─── Text for analysis ───

CONVERTING FROM STANDARD FORM TO VERTEX FORM

Use the information provided to write the vertex form equation of each parabola.

Problem 1 :

y = x² - 4x + 5

Solution :

Step 1 :

The coefficient of x² is 1.

Step 2 :

Subtract 5 on both sides.

y - 5 = x² - 4x + 5 - 5

y - 5 = x² - 4x

Step 3 :

Half of the coefficient of x is 2

Square of half of the coefficient of x is 2² = 4

y - 5 + 4 = x² - 4x + 4

y - 5 + 4 = x² - 2 ⋅ x ⋅ 2 + 2²

y - 1 = (x - 2)²

Step 4 :

By comparing the above equation with vertex form

(y - k) = a(x - h)²

We can get the vertex.

(h, k) = (2, 1)

Since the coefficient of x² is positive the parabola opens upward.

Use the information provided to write the vertex form equation of each parabola.

Problem 2 :

y = x² - 16x + 70

Solution :

Step 1 :

The coefficient of x² is 1.

Step 2 :

Subtract 70 on both sides.

y - 70 = x² - 16x + 70 - 70

y - 70 = x² - 16x

Step 3 :

Half of the coefficient of x is 8

Square of half of the coefficient of x is 8² = 64

y - 70 + 64 = x² - 16x + 64

y - 6 = x² - 2 ⋅ x ⋅ 8 + 64

y - 6 = (x - 8)²

Step 4 :

By comparing the above equation with vertex form

(y - k) = a(x - h)²

We can get the vertex.

(h, k) = (8, 6)

Since the coefficient of x² is positive the parabola opens upward.

Problem 3 :

y = x² - 4x + 2

Solution :

Step 1 :

The coefficient of x² is 1.

Step 2 :

Subtract 2 on both sides.

─── Information given ───

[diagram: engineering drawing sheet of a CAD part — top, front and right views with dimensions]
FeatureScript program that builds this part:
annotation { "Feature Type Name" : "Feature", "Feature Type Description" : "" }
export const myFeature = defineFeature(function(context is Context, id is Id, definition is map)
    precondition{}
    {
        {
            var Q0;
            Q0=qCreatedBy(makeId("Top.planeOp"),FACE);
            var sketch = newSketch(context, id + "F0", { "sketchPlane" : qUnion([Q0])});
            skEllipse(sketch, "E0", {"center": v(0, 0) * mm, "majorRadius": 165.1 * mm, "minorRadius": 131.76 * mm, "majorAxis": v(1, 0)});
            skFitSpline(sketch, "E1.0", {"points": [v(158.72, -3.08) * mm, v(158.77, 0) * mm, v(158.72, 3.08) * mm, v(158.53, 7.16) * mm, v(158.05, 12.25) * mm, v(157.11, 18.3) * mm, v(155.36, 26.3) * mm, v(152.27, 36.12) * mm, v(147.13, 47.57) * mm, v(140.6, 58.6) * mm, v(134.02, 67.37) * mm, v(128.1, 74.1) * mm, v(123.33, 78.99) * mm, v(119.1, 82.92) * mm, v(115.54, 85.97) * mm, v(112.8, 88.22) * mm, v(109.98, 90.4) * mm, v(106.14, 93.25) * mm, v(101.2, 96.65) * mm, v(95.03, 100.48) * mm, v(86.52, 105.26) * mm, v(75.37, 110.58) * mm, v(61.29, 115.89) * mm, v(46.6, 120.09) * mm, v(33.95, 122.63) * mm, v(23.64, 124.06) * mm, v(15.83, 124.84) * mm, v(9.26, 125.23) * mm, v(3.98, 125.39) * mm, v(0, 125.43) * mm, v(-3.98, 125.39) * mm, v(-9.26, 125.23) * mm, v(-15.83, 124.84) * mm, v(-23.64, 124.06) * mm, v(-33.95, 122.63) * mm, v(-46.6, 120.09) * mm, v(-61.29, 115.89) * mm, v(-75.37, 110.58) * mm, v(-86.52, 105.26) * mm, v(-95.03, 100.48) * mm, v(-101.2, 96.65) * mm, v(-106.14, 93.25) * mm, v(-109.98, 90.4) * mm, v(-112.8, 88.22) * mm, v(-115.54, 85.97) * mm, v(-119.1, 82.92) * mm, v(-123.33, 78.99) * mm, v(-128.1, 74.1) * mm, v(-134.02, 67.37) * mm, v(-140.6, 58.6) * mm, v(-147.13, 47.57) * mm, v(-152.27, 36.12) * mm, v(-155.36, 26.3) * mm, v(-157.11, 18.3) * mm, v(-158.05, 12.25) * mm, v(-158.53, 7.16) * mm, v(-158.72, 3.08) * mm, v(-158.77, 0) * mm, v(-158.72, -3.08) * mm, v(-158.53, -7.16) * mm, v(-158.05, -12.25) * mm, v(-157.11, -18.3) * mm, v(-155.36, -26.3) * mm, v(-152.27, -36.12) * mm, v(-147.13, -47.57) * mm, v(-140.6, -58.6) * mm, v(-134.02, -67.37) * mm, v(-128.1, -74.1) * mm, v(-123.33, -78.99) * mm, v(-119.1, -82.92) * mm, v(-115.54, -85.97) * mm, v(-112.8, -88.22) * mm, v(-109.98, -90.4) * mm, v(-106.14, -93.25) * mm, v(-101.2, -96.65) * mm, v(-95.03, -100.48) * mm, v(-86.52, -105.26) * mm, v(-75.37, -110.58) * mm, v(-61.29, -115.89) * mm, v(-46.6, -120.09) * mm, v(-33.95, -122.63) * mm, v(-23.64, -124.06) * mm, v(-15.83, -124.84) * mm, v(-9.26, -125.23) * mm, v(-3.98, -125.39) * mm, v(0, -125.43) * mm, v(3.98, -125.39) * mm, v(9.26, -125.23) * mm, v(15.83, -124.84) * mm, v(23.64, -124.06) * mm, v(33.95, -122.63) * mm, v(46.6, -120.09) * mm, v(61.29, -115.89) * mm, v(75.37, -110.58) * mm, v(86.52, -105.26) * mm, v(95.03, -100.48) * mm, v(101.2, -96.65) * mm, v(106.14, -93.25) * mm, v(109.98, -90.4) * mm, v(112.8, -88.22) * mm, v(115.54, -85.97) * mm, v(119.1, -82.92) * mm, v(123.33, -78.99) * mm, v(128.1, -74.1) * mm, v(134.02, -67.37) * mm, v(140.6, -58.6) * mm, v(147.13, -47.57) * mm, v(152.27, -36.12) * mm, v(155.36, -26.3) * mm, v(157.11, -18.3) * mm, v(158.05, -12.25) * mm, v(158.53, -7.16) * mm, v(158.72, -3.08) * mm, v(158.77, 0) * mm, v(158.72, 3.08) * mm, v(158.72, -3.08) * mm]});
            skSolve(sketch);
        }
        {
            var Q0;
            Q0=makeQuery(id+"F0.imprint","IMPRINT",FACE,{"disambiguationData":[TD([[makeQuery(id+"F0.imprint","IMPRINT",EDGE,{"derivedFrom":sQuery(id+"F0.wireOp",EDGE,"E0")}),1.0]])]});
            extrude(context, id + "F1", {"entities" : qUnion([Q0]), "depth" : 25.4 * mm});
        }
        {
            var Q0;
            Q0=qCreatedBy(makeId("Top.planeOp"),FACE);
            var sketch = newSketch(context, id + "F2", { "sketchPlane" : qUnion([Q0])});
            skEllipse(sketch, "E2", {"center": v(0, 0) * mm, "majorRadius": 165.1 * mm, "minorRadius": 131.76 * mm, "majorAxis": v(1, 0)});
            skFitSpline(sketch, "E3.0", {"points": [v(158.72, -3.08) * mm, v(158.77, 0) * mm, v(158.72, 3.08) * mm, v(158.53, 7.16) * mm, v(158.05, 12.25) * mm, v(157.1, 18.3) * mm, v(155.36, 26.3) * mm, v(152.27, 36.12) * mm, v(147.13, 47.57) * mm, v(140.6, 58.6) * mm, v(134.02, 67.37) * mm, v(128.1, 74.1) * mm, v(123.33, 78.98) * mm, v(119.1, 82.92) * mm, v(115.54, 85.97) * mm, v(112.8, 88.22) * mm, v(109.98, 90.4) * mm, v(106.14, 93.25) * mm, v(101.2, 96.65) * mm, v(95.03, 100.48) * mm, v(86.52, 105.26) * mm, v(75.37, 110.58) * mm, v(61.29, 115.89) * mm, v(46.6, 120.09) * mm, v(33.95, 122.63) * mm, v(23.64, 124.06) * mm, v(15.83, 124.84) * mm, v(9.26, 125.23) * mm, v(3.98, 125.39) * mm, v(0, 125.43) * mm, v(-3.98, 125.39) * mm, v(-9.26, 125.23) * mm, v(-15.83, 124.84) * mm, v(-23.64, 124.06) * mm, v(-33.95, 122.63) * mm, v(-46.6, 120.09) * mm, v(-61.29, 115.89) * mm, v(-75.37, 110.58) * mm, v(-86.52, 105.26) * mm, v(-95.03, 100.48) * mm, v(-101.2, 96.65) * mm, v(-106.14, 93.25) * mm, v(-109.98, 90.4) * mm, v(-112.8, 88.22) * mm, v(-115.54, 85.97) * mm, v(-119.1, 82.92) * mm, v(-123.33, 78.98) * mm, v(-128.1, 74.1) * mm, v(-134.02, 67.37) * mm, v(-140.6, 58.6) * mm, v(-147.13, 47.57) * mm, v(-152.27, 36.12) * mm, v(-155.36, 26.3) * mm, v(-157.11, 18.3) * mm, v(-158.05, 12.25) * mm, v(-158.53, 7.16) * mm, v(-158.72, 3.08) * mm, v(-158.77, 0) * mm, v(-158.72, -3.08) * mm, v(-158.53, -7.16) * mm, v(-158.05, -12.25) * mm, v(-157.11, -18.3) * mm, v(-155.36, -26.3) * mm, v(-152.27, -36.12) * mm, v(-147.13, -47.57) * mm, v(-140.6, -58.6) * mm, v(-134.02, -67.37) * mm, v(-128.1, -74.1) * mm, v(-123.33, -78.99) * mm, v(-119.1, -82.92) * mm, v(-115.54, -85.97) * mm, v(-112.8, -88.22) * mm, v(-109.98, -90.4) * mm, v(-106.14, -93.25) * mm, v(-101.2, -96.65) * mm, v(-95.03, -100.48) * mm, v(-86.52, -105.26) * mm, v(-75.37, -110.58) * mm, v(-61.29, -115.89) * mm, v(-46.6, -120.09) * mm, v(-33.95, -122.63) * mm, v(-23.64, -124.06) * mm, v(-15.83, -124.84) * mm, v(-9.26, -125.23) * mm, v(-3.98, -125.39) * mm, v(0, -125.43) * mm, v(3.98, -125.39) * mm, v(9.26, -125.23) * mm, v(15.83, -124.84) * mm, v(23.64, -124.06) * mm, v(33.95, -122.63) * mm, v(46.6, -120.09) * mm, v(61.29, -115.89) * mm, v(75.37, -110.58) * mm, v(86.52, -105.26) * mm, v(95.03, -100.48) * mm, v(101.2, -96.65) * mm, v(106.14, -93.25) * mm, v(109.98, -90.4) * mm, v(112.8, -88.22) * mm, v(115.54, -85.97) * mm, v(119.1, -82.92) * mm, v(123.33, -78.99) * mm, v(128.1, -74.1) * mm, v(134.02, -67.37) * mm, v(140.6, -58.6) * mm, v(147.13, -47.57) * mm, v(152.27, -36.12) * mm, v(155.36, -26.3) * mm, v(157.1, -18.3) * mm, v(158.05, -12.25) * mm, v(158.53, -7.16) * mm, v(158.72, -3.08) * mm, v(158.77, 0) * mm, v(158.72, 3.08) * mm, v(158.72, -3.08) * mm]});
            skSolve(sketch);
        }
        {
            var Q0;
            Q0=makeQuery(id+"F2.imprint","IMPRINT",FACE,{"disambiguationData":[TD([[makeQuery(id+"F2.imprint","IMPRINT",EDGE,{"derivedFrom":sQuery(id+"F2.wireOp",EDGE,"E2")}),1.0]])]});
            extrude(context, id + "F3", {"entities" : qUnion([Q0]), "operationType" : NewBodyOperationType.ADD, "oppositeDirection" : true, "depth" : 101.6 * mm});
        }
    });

───

- **Task to carry out**:
Pick up the worked solutions on converting parabola equations from standard form to vertex form right after their last line, "Subtract 2 on both sides." The data has no role in this exercise.

- **Answer to the exercise**:
y - 2 = x² - 4x + 2 - 2

y - 2 = x² - 4x

Step 3 :

Half of the coefficient of x is 2

Square of half of the coefficient of x is 2² = 4

y - 2 + 4 = x² - 4x + 4

y - 2 + 4 = x² - 2 ⋅ x ⋅ 2 + 2²

y + 2 = (x - 2)²

Step 4 :

By comparing the above equation with vertex form

(y - k) = a(x - h)²

We can get the vertex.

(h, k) = (2, -2)

Since the coefficient of x² is positive the parabola opens upward.

Problem 4 :

y  = -3x² + 48x - 187

Solution :

y  = -3x² + 48x - 187

y  = -3[x² - 16x] - 187

Step 1 :

The coefficient of x² is not 1.

Step 2 :

Adding 187 on both sides.

y + 187 = -3[x² - 16x] - 187 + 187

y + 187 = -3[x² - 16x]    

y + 187 = -3(x² - 2 ⋅ x ⋅ 8 + 8² - 8²)

y + 187 = -3[(x - 8)² - 64]

y + 187 = -3(x - 8)² + 192

y + 187 - 192 = -3(x - 8)²

y - 5 = -3(x - 8)²

(y - k) = a(x - h)²

We can get the vertex.

(h, k) = (8, 5)

Since the coefficient of x² is negative the parabola opens downward.

Problem 5 :

y = -2x² - 12x - 12

Solution :

y  = -2x² - 12x - 12

Step 1 :

The coefficient of x² is not 1. 

Step 2 :

Adding 12 on each sides.

y + 12 = -2x² - 12x

y + 12= -2[x² + 6x]

y + 12 = -2(x² + 2 ⋅ x ⋅ 3 + 3² - 3²)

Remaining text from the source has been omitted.